On Mon, Jan 6, 2014 at 5:00 PM, Chris Angelico <ros...@gmail.com> wrote:
> On Tue, Jan 7, 2014 at 11:27 AM, Devin Jeanpierre
> <jeanpierr...@gmail.com> wrote:
>> For example, I imagine that it is kind of _silly_ to have a
>> __future__.disable_str_autoencoding on a per-module basis, because
>> some modules' functions will fail when they are given the wrong type,
>> and some won't -- but in the context of making migration easier, that
>> silliness is probably OK.
>
> At what point does the auto-encoding happen, though? If a function
> calls another function calls another function, at what point do you
> decide that this ought to have become a str?

Python has a defined place where it happens. For example the __add__
method of str objects can do it.

As you note below for dicts, the place where you change behavior can
change, though. e.g. maybe all str objects created in a module cannot
be coerced anywhere else, or maybe it's coercions that happen inside a
module that are disabled. The former is more efficient, but it has
effects that creep out transitively in the most difficult way
possible. The latter is essentially just an API change (rather than
type change), and so easy enough, but it's prohibitively expensive, in
a way that makes all code everywhere in Python slower. In the end, we
can still choose one of those, and in principle the __future__ feature
would work, even if it's not the best. (In fact, if you want, you
could even do both.)

> I suspect there'll be quite a few problems that can't be solved
> per-module. The division change is easy, because it just changes the
> way code gets compiled (there's still "integer division" and "float
> division", it's just that / gets compiled into the latter instead of
> the former). With print_function I can imagine there might be some
> interactions that are affected, but nothing too major. Deploying
> new-style classes exclusively could be minorly problematic, but it'd
> probably work (effectively, a future directive stipulates that
> everything in this module inherits from object - technically should
> work, but might cause code readability confusion). But there are much
> subtler issues. Compare this code in Python 2 and Python 3:
>
> def f1():
>     return {1:2, 11:22, 111:222}
>
> def f2(d):
>     return d.keys()
>
> def f3(k):
>     return k.pop()
>
> process_me = f2(f1())
> try:
>     while True:
>         current = f3(process_me)
>         # ....
> except IndexError:
>     pass
>
> Obviously this works in Python 2, and fails in Python 3 (because
> keys() returns a view). Now imagine these are four separate modules.
> Somewhere along the way, something needs to pass the view through
> list() to make it poppable. Or, putting it the other way, somewhere
> there needs to be an alert saying that this won't work in Py3. Whose
> responsibility is it?
>
> * Is it f1's responsibility to create a different sort of dict that
> has a keys() method that returns a view?
> * Is it f2's responsibility to notice that it's calling keys() on a
> dictionary, and that it should warn that this will change (or switch
> to compatibility mode, or raise error, or whatever)? This is where the
> error actually is.
> * Is it f3's responsibility? This one I'm pretty sure is not so.
> * Is it the main routine's job to turn process_me into a list? I don't
> think so. There's nothing in that code that indicates that it's using
> either a dictionary or a list.
>
> I'd put the job either on f1 or on f2. A __future__ directive could
> change the interpretation of the { } literal syntax and have it return
> a dictionary with a keys view, but the fix would be better done in f2
> - where it's not obvious that it's using a dictionary at all.
>
> I'm not sure that a future directive can really solve this one. Maybe
> a command-line argument could, but that doesn't help with the gradual
> migration of individual modules.

What if we decide there is no single source of responsibility, and it
can't be limited exactly to a module, and make a __future__ feature
the best we can regardless? We can still exact some benefit from a
"sloppy" __future__ feature: we can still move code piecemeal.

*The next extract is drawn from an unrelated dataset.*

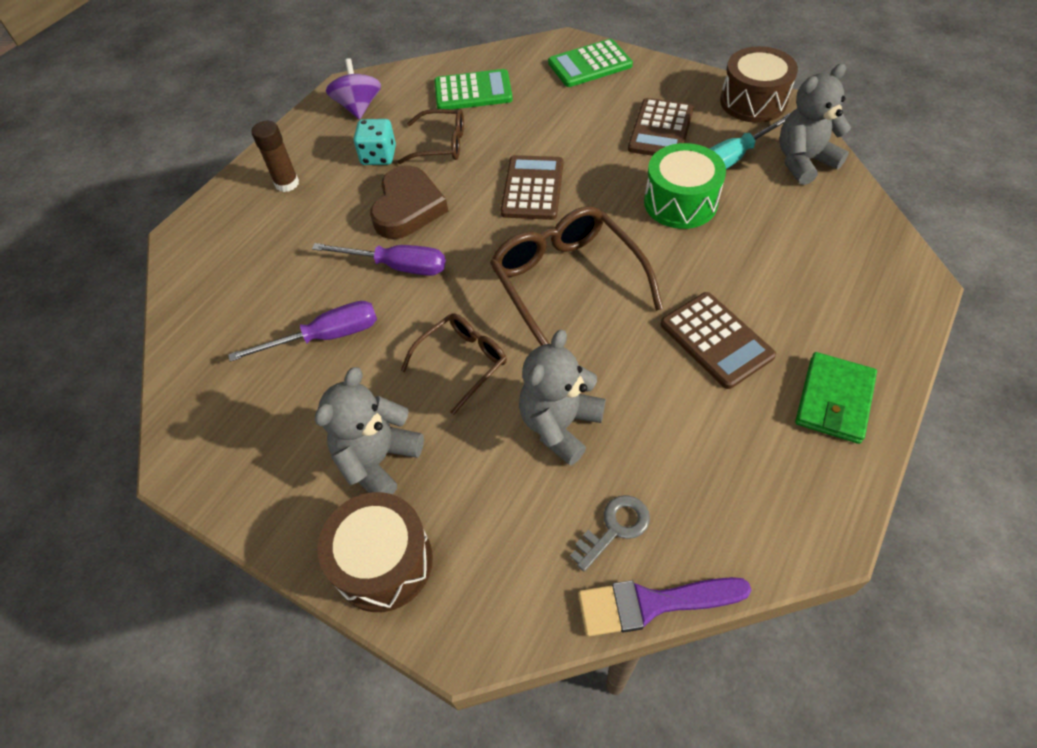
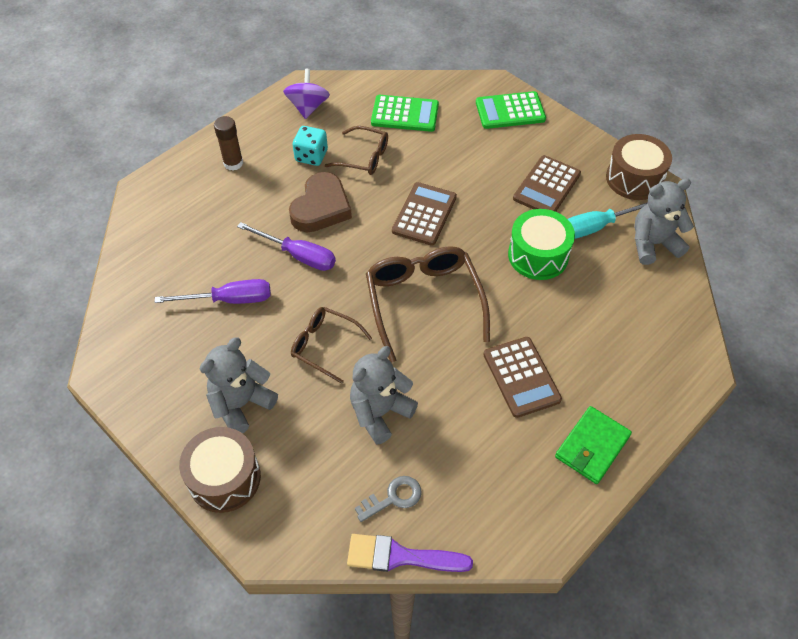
camera: 10 degrees right, 0 degrees up
(462, 362) = (324, 345): brown glasses -> brown glasses turned 120 degrees counterclockwise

If whatever __future__ feature there is, when enabled on the module
with f2 (or, in another case, f1), causes an error in f3, that's a
little misleading in that the error is in the wrong place, but it
doesn't fundamentally mean we can't move the codebase piecemeal. It
means that the change we make to the file for f2 (or f1) might require
some additional changes elsewhere or internally due to outside-facing
changes in semantics. It makes the required changes larger than in the
case of division, like you say, but it's still potentially smaller and
simpler than in the case of an atomic migration to Python 3.